As I emerge, ascend, and integrate, I find myself navigating the change-over from negative (the troll under the bridge) to positive.
Let me say a word about “being positive” at the get-go.
I’m aware of the objections to “being positive.” I was there myself. I postponed making a needed transition in my life for decades out of not wanting to “be positive.”
One is that “being positive” as a rule flies in the face of reality. We live in a world where negativity exists, where a large percent of the population lives below the poverty line, many homeless, many without access to clean drinking water, etc.
There’s nothing positive about these conditions to those who have to endure them. And being positive in the face of it seems insensitive, self-focused.

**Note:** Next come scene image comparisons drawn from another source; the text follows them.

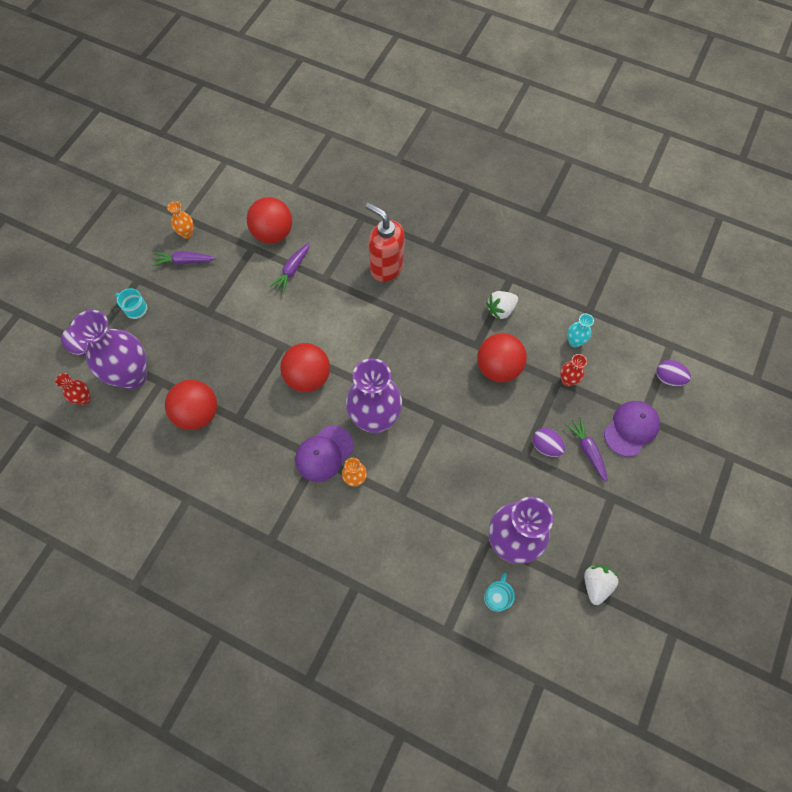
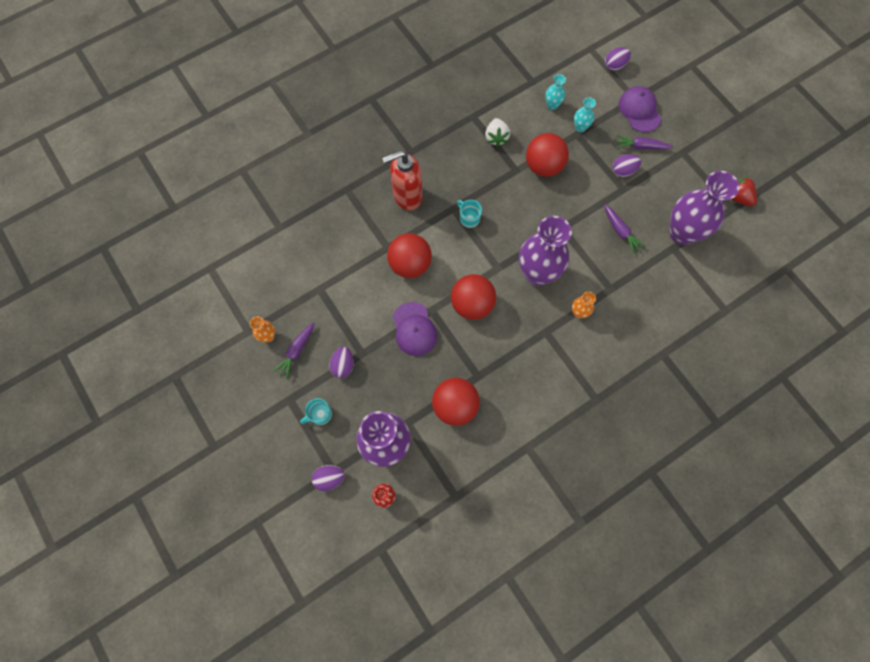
camera: 60 degrees left, 5 degrees up
red ball [247,197,292,244] -> red ball moved to [387,233,432,278]
purple carrot [270,243,310,293] -> purple carrot moved to [604,205,646,254]
purple cap [295,425,354,482] -> purple cap moved to [393,302,437,356]
turquoise mug [484,573,515,612] -> turquoise mug moved to [457,200,482,228]
red vase [560,354,587,386] -> turquoise vase [574,97,596,132]
white strawberry [584,565,619,605] -> red strawberry [731,177,757,206]
none -> purple egg [329,347,354,378]

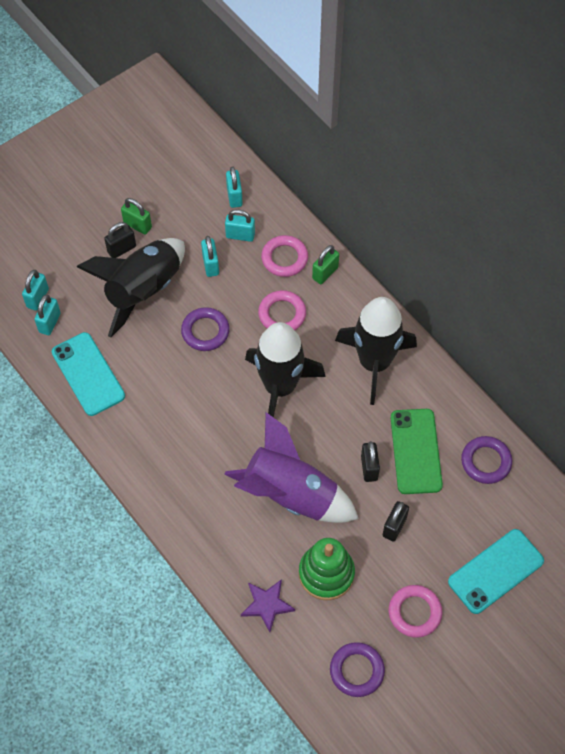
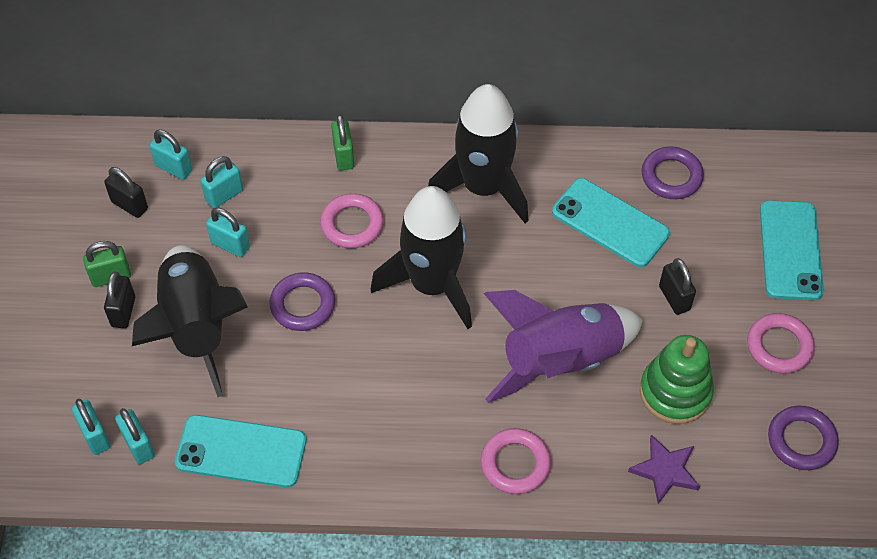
camera: 50 degrees left, 5 degrees down
pink ring [261,235,308,277] -> pink ring moved to [481,428,551,494]
black padlock [361,441,380,482] -> black padlock moved to [104,167,148,218]
green phone [391,409,443,494] -> turquoise phone [552,178,670,267]

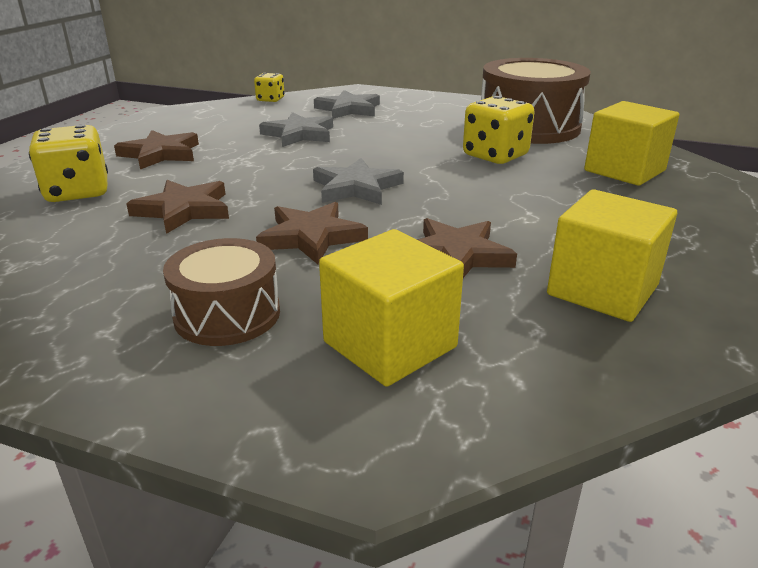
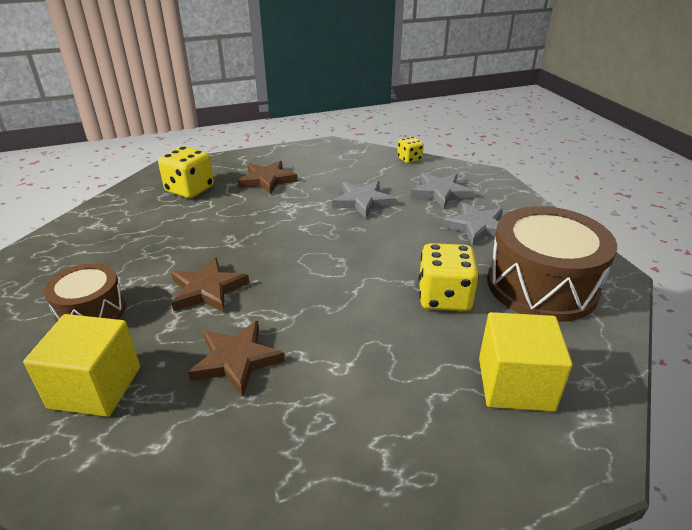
camera: 50 degrees right, 5 degrees up
brown star [126,180,229,234] -> none
grey star [313,158,404,205] -> grey star moved to [442,203,503,246]
yellow cube [547,189,677,322] -> none

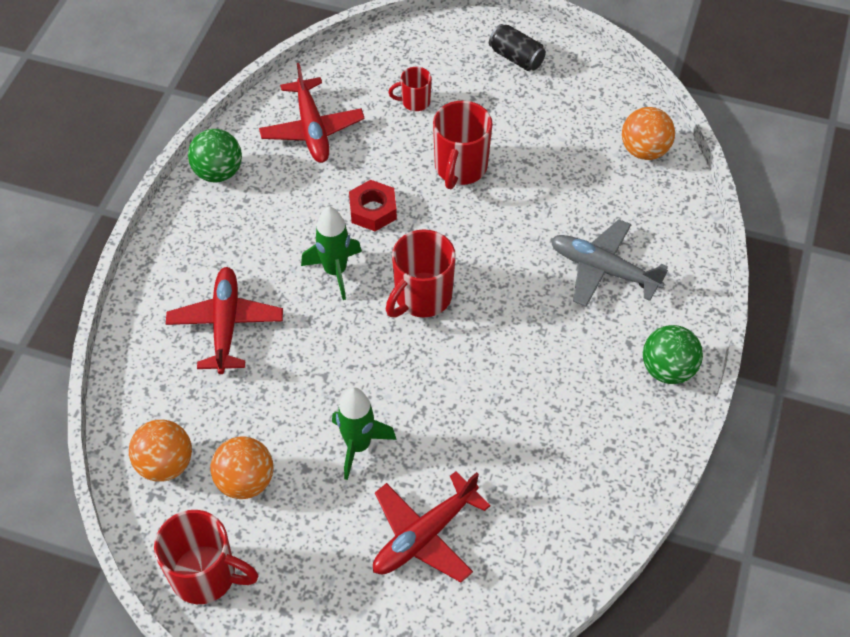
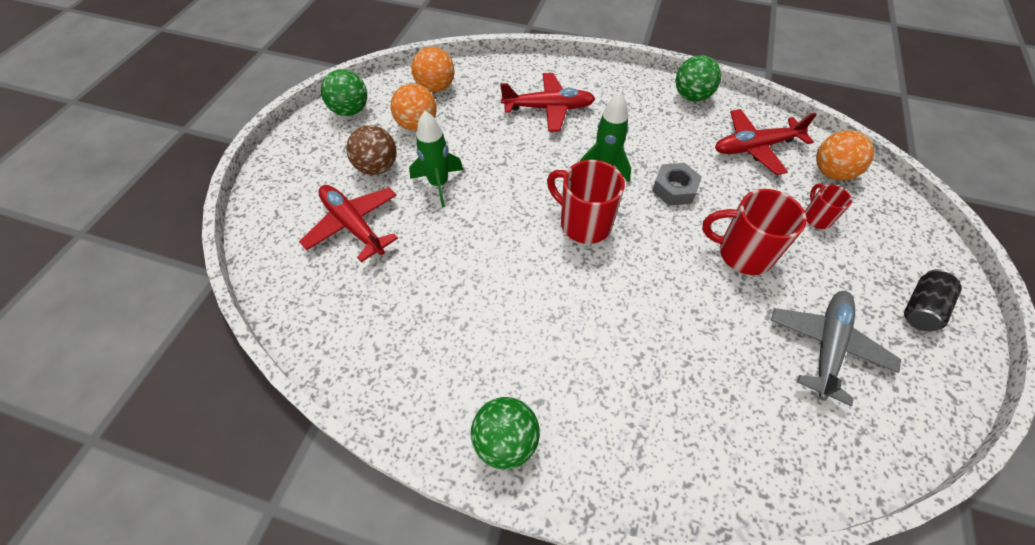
camera: 90 degrees right, 0 degrees up
red mug [154,510,258,604] -> green ball [321,69,367,116]
red nut [349,180,397,231] -> grey nut [652,163,702,206]
grey plane [551,219,668,307] -> grey plane moved to [771,291,901,406]
orange ball [622,107,675,160] -> orange ball moved to [816,131,874,181]
none -> brown ball [346,125,397,175]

Moreover, if we look more generally, I think we’ll see that, if we mandate any line of behavior, we run into trouble with the exceptions. If the exceptions are major, we talk about being abused, oppressed, and exploited.
Werner Erhard warned against taking a side like “the positive.” If we decide ahead of time how we’ll be, no matter how it is, we’ve “de-cided” the matter. We have, linguistically speaking, “killed the alternative.” Transformation usually does not show up in a closed space.
Another objection: In social discourse we talk about positive people as “Pollyannas,” folks who were always looking on the bright side of life, implying naive people or a degree of empty-headedness or compliance.
Now of course I get to see that the Pollyannas take the prize. I’m now aware that they were pioneers who were often unfairly disparaged, fuelled by a source I knew nothing of.